**Prompt**: Rewrite every line of the point correspondence records below as a numbered list, and leave out any blank lines.
** Start Record extracts **
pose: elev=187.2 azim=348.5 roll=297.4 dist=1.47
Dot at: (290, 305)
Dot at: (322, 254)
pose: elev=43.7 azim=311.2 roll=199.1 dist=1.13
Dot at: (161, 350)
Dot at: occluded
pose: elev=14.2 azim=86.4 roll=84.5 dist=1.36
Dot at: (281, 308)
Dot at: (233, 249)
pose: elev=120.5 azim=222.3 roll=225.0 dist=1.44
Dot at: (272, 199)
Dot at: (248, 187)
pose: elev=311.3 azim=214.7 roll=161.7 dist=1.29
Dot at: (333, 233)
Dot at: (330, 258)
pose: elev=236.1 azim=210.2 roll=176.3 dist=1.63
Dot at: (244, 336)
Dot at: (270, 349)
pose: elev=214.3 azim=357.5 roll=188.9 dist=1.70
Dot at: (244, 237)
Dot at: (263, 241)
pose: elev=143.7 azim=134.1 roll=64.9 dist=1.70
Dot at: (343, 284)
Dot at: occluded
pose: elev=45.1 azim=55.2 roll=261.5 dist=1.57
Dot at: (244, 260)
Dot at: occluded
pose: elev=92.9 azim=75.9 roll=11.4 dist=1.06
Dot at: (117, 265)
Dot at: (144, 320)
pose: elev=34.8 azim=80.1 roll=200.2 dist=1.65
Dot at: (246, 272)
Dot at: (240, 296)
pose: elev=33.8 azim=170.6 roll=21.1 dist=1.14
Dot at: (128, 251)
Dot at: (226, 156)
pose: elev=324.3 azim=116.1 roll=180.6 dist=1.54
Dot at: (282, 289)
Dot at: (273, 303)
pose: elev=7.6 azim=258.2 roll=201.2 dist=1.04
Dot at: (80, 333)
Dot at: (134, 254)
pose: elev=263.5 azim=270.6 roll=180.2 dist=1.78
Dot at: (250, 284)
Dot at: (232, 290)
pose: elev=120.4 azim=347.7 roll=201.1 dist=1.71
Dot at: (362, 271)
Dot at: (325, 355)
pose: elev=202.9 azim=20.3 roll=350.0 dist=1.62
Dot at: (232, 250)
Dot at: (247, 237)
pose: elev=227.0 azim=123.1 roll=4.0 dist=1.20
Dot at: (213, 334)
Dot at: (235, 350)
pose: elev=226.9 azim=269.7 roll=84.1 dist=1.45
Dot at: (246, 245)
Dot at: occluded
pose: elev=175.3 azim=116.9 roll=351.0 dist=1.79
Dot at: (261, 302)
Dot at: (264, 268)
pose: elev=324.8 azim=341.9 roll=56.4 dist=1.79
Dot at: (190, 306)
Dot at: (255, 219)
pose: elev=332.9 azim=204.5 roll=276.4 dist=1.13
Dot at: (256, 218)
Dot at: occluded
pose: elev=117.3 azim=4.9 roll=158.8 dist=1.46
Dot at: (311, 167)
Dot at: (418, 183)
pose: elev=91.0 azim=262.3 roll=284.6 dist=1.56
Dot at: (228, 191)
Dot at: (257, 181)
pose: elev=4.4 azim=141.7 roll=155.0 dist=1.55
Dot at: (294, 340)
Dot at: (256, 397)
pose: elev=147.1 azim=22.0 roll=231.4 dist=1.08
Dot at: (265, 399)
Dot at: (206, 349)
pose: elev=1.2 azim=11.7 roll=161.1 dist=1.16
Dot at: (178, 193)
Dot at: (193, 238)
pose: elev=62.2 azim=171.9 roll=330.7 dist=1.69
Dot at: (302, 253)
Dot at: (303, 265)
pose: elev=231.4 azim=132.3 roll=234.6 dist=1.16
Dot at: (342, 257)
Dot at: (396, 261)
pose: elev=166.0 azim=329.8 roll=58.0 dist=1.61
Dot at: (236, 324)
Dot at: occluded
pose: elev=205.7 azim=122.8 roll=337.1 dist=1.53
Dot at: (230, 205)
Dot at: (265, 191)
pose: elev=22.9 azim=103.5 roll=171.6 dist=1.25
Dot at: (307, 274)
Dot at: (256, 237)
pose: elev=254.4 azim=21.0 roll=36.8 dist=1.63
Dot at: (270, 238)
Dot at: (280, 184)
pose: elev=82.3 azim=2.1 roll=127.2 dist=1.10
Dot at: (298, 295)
** End Record extracts **
**Response to the exercise**:
1. pose: elev=187.2 azim=348.5 roll=297.4 dist=1.47
2. Dot at: (290, 305)
3. Dot at: (322, 254)
4. pose: elev=43.7 azim=311.2 roll=199.1 dist=1.13
5. Dot at: (161, 350)
6. Dot at: occluded
7. pose: elev=14.2 azim=86.4 roll=84.5 dist=1.36
8. Dot at: (281, 308)
9. Dot at: (233, 249)
10. pose: elev=120.5 azim=222.3 roll=225.0 dist=1.44
11. Dot at: (272, 199)
12. Dot at: (248, 187)
13. pose: elev=311.3 azim=214.7 roll=161.7 dist=1.29
14. Dot at: (333, 233)
15. Dot at: (330, 258)
16. pose: elev=236.1 azim=210.2 roll=176.3 dist=1.63
17. Dot at: (244, 336)
18. Dot at: (270, 349)
19. pose: elev=214.3 azim=357.5 roll=188.9 dist=1.70
20. Dot at: (244, 237)
21. Dot at: (263, 241)
22. pose: elev=143.7 azim=134.1 roll=64.9 dist=1.70
23. Dot at: (343, 284)
24. Dot at: occluded
25. pose: elev=45.1 azim=55.2 roll=261.5 dist=1.57
26. Dot at: (244, 260)
27. Dot at: occluded
28. pose: elev=92.9 azim=75.9 roll=11.4 dist=1.06
29. Dot at: (117, 265)
30. Dot at: (144, 320)
31. pose: elev=34.8 azim=80.1 roll=200.2 dist=1.65
32. Dot at: (246, 272)
33. Dot at: (240, 296)
34. pose: elev=33.8 azim=170.6 roll=21.1 dist=1.14
35. Dot at: (128, 251)
36. Dot at: (226, 156)
37. pose: elev=324.3 azim=116.1 roll=180.6 dist=1.54
38. Dot at: (282, 289)
39. Dot at: (273, 303)
40. pose: elev=7.6 azim=258.2 roll=201.2 dist=1.04
41. Dot at: (80, 333)
42. Dot at: (134, 254)
43. pose: elev=263.5 azim=270.6 roll=180.2 dist=1.78
44. Dot at: (250, 284)
45. Dot at: (232, 290)
46. pose: elev=120.4 azim=347.7 roll=201.1 dist=1.71
47. Dot at: (362, 271)
48. Dot at: (325, 355)
49. pose: elev=202.9 azim=20.3 roll=350.0 dist=1.62
50. Dot at: (232, 250)
51. Dot at: (247, 237)
52. pose: elev=227.0 azim=123.1 roll=4.0 dist=1.20
53. Dot at: (213, 334)
54. Dot at: (235, 350)
55. pose: elev=226.9 azim=269.7 roll=84.1 dist=1.45
56. Dot at: (246, 245)
57. Dot at: occluded
58. pose: elev=175.3 azim=116.9 roll=351.0 dist=1.79
59. Dot at: (261, 302)
60. Dot at: (264, 268)
61. pose: elev=324.8 azim=341.9 roll=56.4 dist=1.79
62. Dot at: (190, 306)
63. Dot at: (255, 219)
64. pose: elev=332.9 azim=204.5 roll=276.4 dist=1.13
65. Dot at: (256, 218)
66. Dot at: occluded
67. pose: elev=117.3 azim=4.9 roll=158.8 dist=1.46
68. Dot at: (311, 167)
69. Dot at: (418, 183)
70. pose: elev=91.0 azim=262.3 roll=284.6 dist=1.56
71. Dot at: (228, 191)
72. Dot at: (257, 181)
73. pose: elev=4.4 azim=141.7 roll=155.0 dist=1.55
74. Dot at: (294, 340)
75. Dot at: (256, 397)
76. pose: elev=147.1 azim=22.0 roll=231.4 dist=1.08
77. Dot at: (265, 399)
78. Dot at: (206, 349)
79. pose: elev=1.2 azim=11.7 roll=161.1 dist=1.16
80. Dot at: (178, 193)
81. Dot at: (193, 238)
82. pose: elev=62.2 azim=171.9 roll=330.7 dist=1.69
83. Dot at: (302, 253)
84. Dot at: (303, 265)
85. pose: elev=231.4 azim=132.3 roll=234.6 dist=1.16
86. Dot at: (342, 257)
87. Dot at: (396, 261)
88. pose: elev=166.0 azim=329.8 roll=58.0 dist=1.61
89. Dot at: (236, 324)
90. Dot at: occluded
91. pose: elev=205.7 azim=122.8 roll=337.1 dist=1.53
92. Dot at: (230, 205)
93. Dot at: (265, 191)
94. pose: elev=22.9 azim=103.5 roll=171.6 dist=1.25
95. Dot at: (307, 274)
96. Dot at: (256, 237)
97. pose: elev=254.4 azim=21.0 roll=36.8 dist=1.63
98. Dot at: (270, 238)
99. Dot at: (280, 184)
100. pose: elev=82.3 azim=2.1 roll=127.2 dist=1.10
101. Dot at: (298, 295)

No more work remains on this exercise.